Data for analysis.
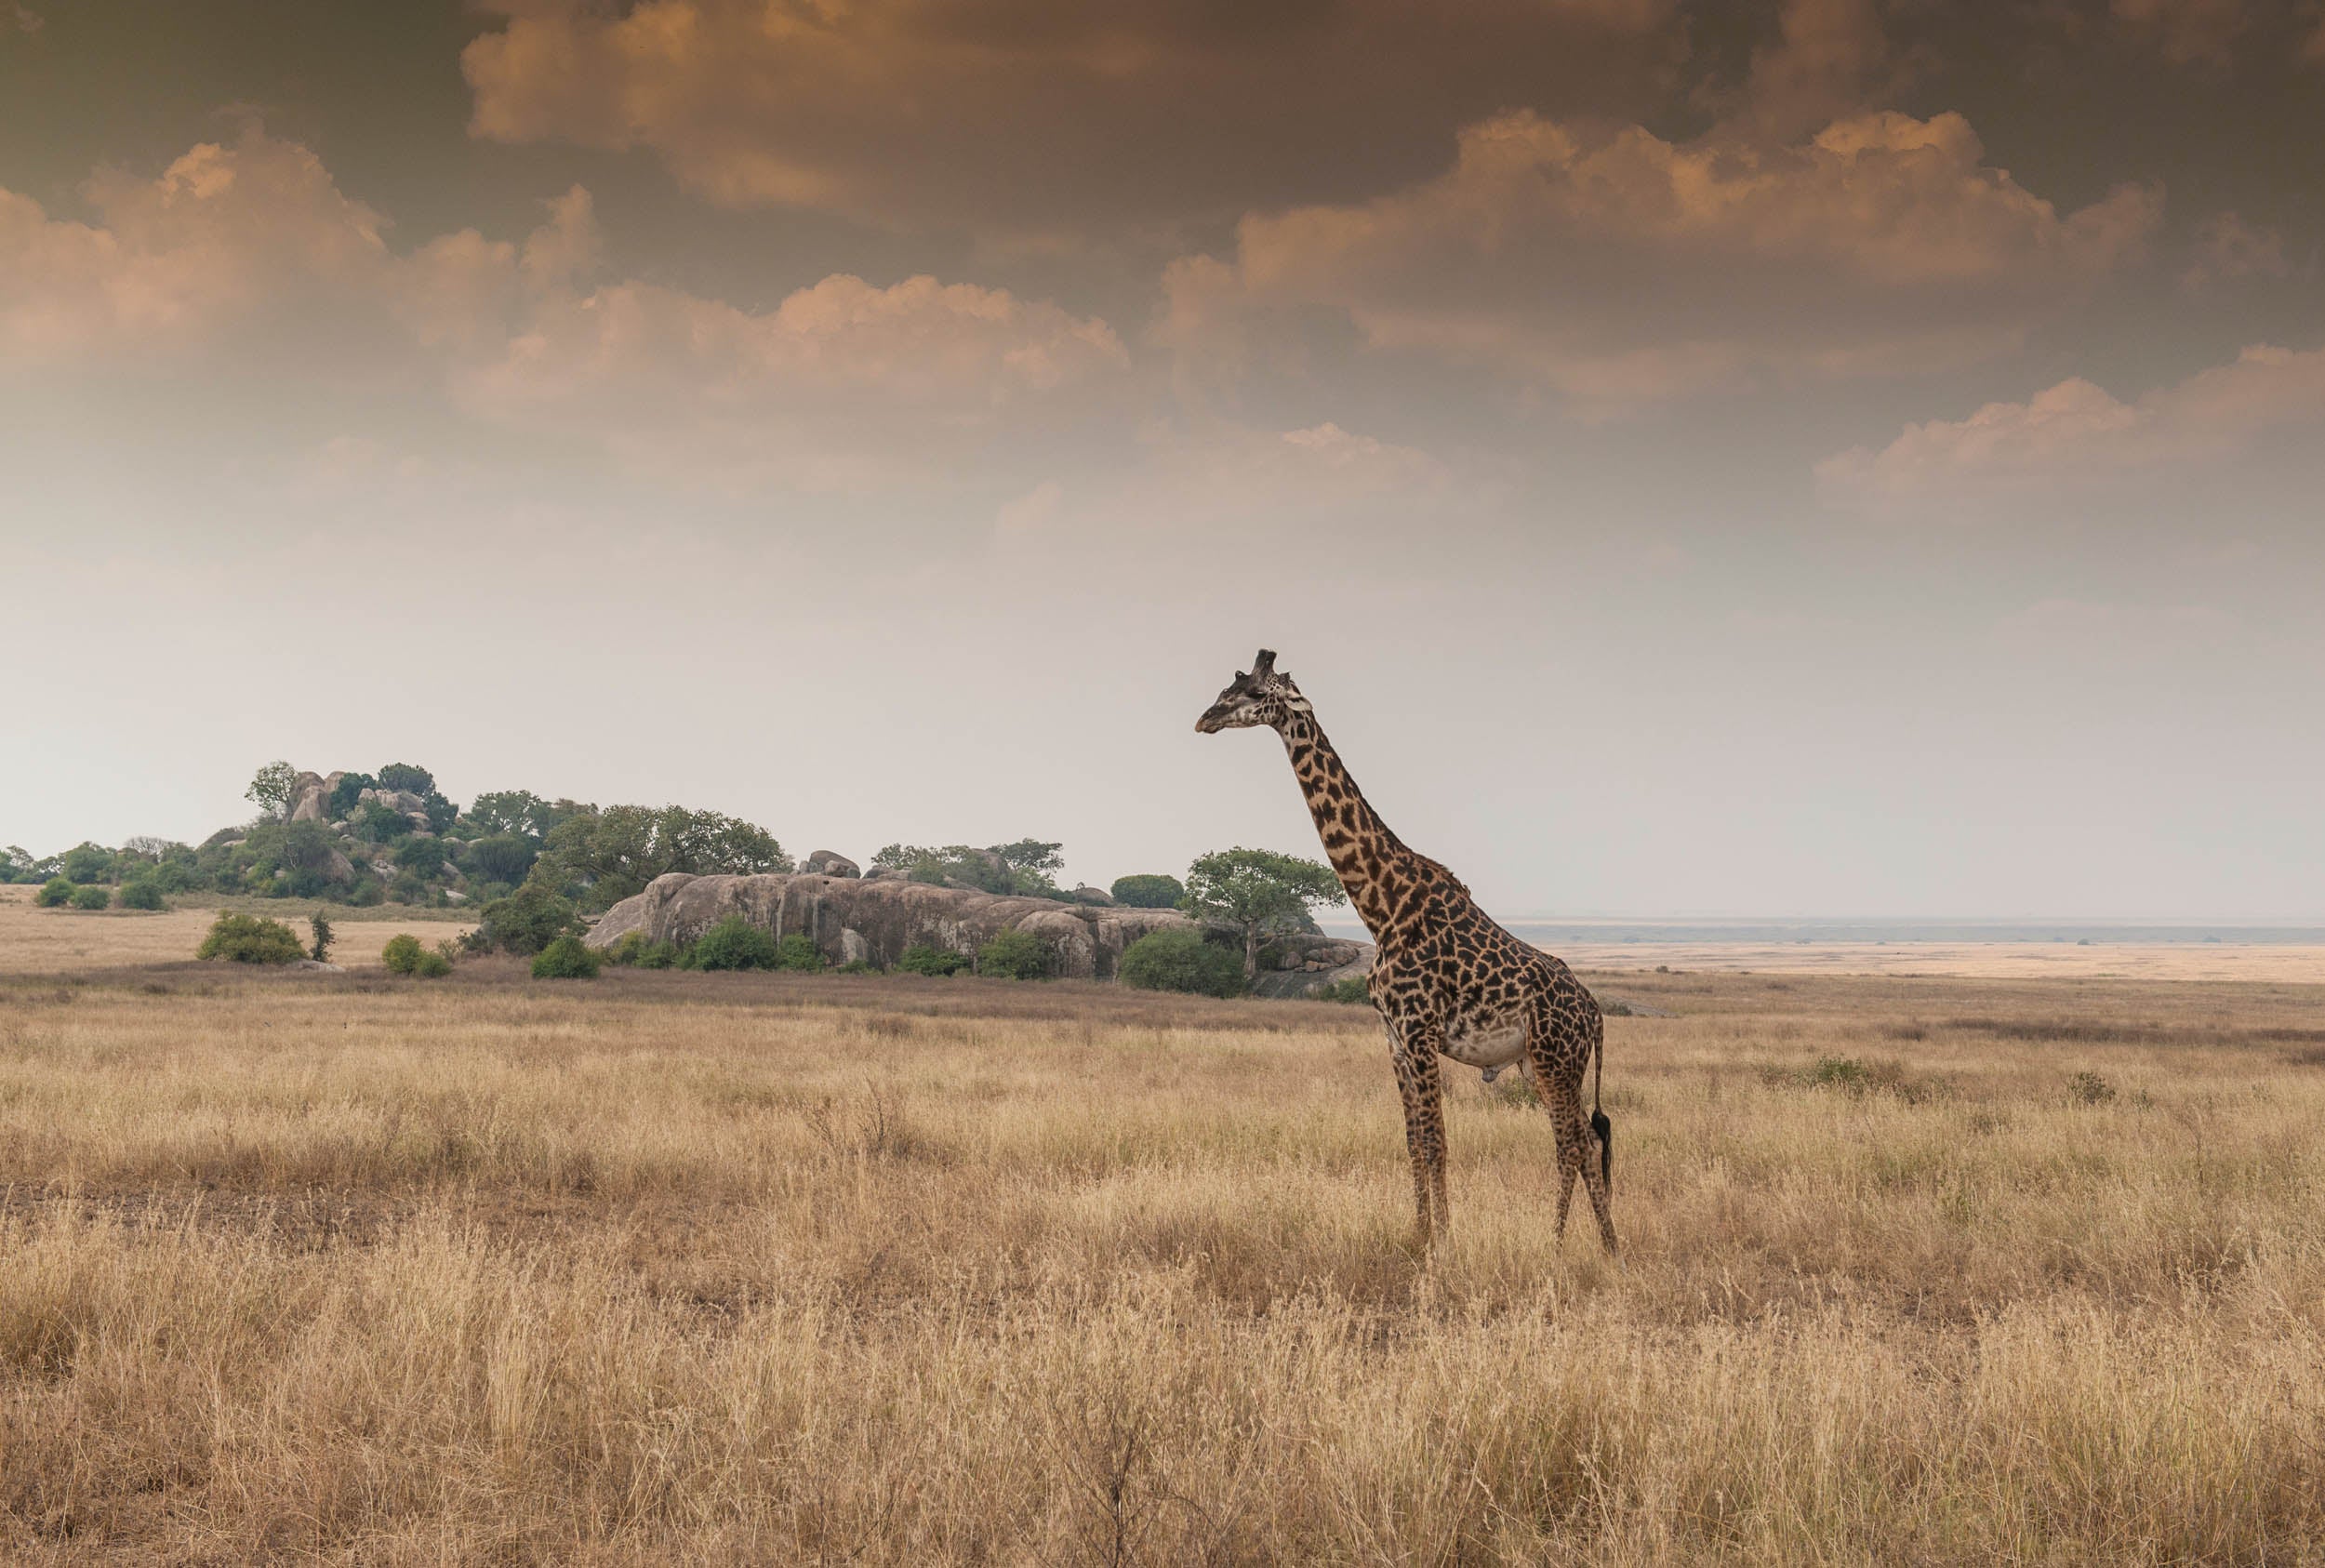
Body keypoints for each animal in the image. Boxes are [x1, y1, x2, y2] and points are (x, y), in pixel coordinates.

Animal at [1196, 650, 1617, 1252]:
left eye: (1255, 693)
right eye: (1229, 686)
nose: (1204, 718)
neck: (1383, 907)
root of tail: (1596, 1013)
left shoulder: (1420, 1030)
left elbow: (1438, 1141)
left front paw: (1444, 1243)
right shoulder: (1393, 1037)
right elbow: (1414, 1142)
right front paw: (1419, 1236)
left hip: (1557, 1059)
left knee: (1575, 1142)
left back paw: (1570, 1246)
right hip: (1538, 1064)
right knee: (1581, 1139)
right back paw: (1597, 1246)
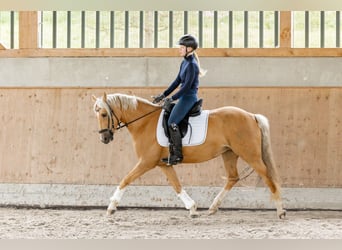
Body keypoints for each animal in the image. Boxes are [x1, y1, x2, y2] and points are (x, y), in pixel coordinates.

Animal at [91, 92, 286, 219]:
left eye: (104, 114)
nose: (104, 138)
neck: (144, 122)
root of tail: (251, 116)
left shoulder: (146, 162)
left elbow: (125, 179)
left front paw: (111, 208)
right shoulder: (164, 164)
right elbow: (177, 186)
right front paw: (192, 208)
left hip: (250, 154)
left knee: (267, 175)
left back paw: (281, 210)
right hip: (229, 154)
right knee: (233, 178)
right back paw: (213, 207)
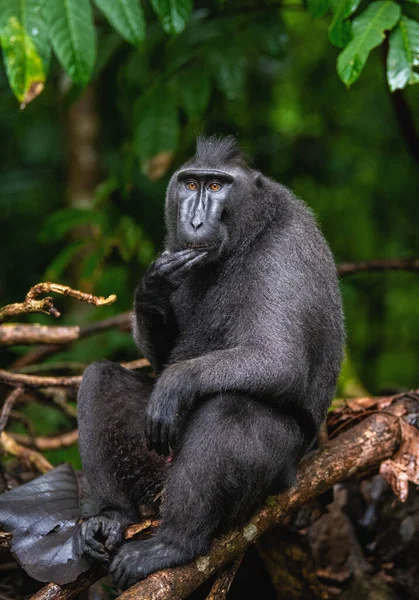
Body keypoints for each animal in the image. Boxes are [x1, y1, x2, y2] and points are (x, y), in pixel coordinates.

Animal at [75, 135, 344, 584]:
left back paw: (176, 543)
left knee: (231, 406)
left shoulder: (283, 252)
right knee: (100, 379)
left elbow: (279, 360)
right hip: (156, 467)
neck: (250, 232)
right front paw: (151, 289)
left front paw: (175, 384)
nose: (196, 220)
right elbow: (159, 357)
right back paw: (111, 517)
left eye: (216, 187)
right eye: (190, 184)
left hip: (276, 472)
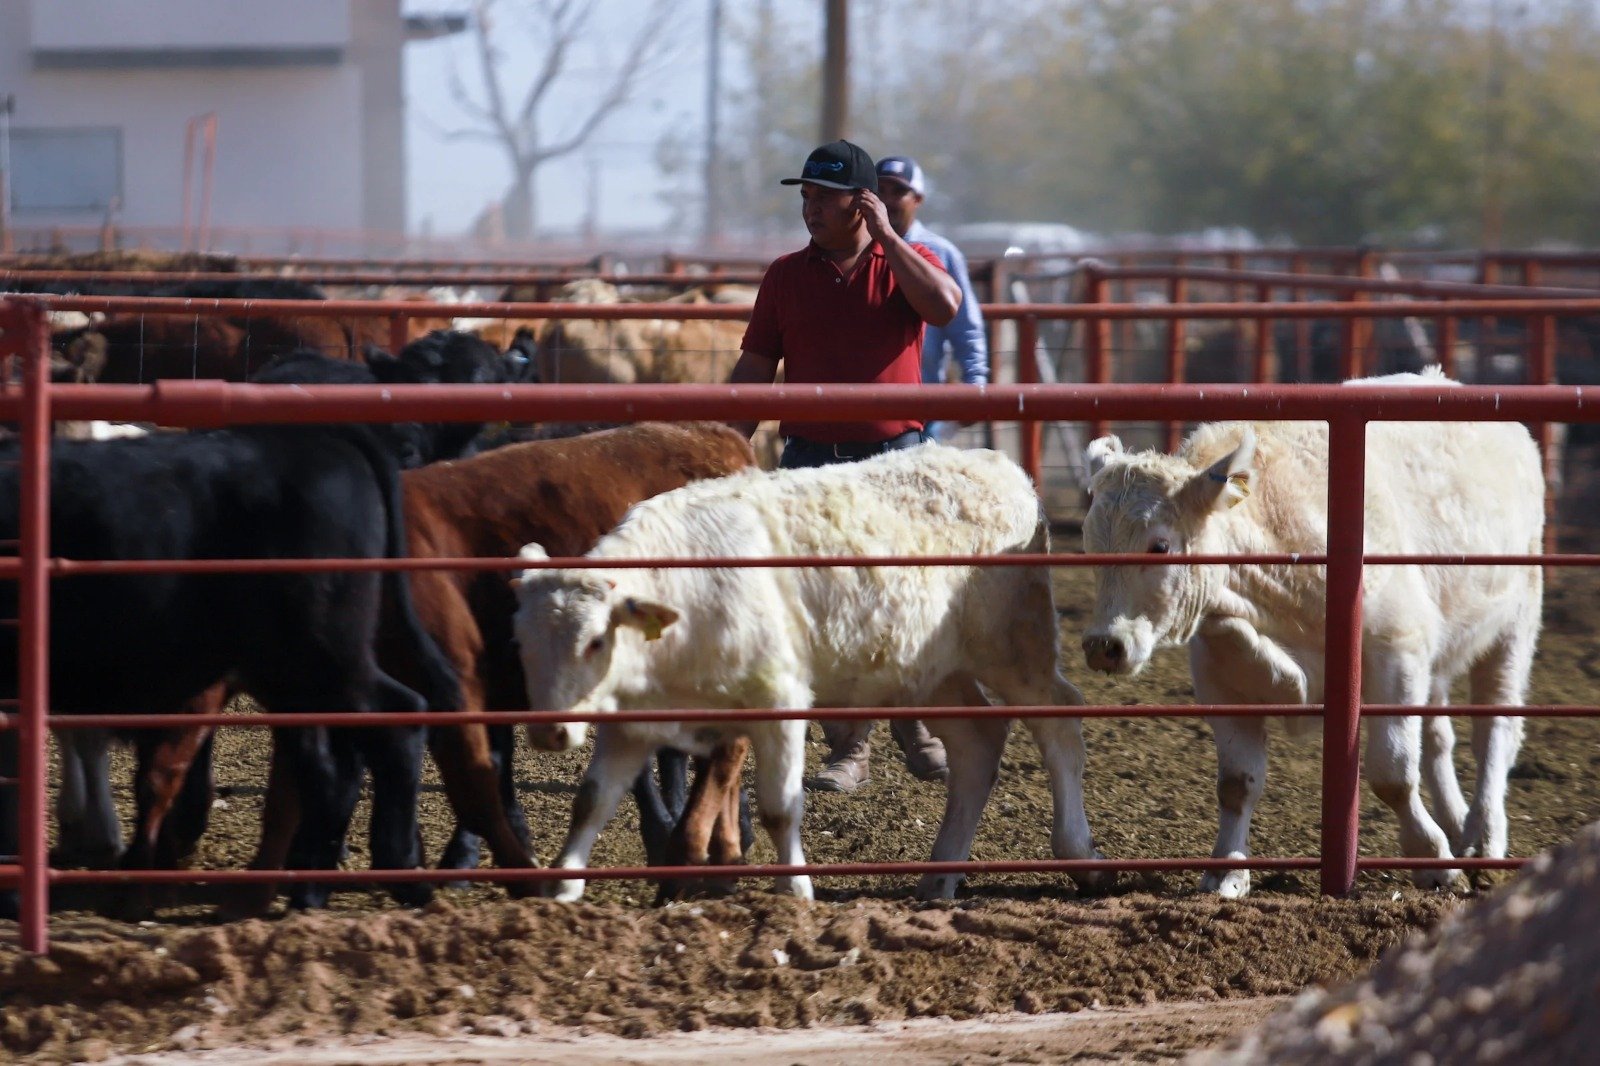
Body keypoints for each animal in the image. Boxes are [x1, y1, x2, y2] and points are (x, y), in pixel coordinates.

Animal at [510, 444, 1103, 903]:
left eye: (595, 640)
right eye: (522, 643)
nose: (549, 732)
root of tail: (1002, 468)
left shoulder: (778, 700)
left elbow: (780, 807)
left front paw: (795, 890)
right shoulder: (631, 725)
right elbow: (591, 801)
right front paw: (562, 888)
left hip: (1015, 649)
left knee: (1058, 722)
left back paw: (1079, 856)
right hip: (935, 673)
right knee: (978, 743)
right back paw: (940, 876)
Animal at [1079, 368, 1543, 898]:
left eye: (1160, 546)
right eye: (1089, 546)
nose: (1104, 645)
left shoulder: (1396, 655)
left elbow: (1393, 773)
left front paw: (1431, 859)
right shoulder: (1224, 680)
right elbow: (1236, 784)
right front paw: (1226, 871)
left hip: (1516, 623)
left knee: (1495, 731)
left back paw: (1485, 834)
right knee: (1440, 736)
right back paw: (1460, 824)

What you are asked to do. Between and including the line above that contains "left hip: (1557, 1059)" and the line that contains "nose: (104, 138)", restate every line word for word. Pictures stay out.

Answer to this task.
left hip: (1557, 1059)
left knee: (1575, 1142)
left back paw: (1570, 1246)
right hip: (1538, 1064)
right knee: (1581, 1139)
right back paw: (1597, 1246)
Body keypoints for each animal in the image. Boxes are [x1, y1, x2, y2] and points are (x, y), in pixel coordinates.

Animal at [91, 92, 286, 219]:
left eye: (104, 114)
nose: (104, 138)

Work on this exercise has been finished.